Author: Bernward Klocke

Date: 11:49:21 01/15/04


I recently read Ed Schroeder's comments on move ordering in rebel. What I find
puzzeling is the way it detects hanging pieces.
Ed presents the following data structure for square evaluation:
+------+------+------+------+------+------+------+------+
| BIT0 | BIT1 | BIT2 | BIT3 | BIT4 | BIT5 | BIT6 | BIT7 |
+------+------+------+------+------+------+------+------+
|      Number of     | PAWN |KNIGHT| ROOK | QUEEN| KING |
|      ATTACKERS     |      |BISHOP|      |      |      |
+------+------+------+------+------+------+------+------+

After all white pieces are done square F3 from WB looks as follows:
+------+------+------+------+------+------+------+------+  B0-B2 : 2 attackers
| BIT0 | BIT1 | BIT2 | BIT3 | BIT4 | BIT5 | BIT6 | BIT7 |
+------+------+------+------+------+------+------+------+  B3    : white pawn
|      Number of     | PAWN |KNIGHT| ROOK | QUEEN| KING |
|      ATTACKERS     |      |BISHOP|      |      |      |  B4    : white
knight/bishop
+------+------+------+------+------+------+------+------+
|  0   |   1  |  0   |  1   |  1   |  0   |  0   |  0   |
+------+------+------+------+------+------+------+------+
So evaluation is done for each square for black and for white.
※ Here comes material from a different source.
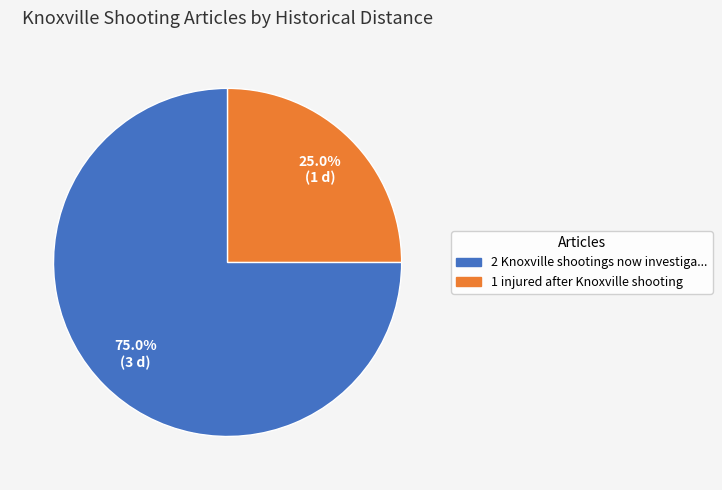

Is there any slice that represents more than half of the pie?

Yes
His example show
the square f3 for white attacked by a pawn from f3 and a knight from g1.
This example is clear but I think gets ambiguous when three pieces attack a
square and two of them are of the same type eg. two rooks and a knight. How can
one see that it's not two knights and one rook.
And the other thing is only going through the movelist isn't the whole story.
What if doubled rooks are the attackers? Only the first one will appear in the
movelist.
Does anybody know how this is solved. What did I miss?
Otherwise the lookup from a precalculated table of STATUS values seems elegant.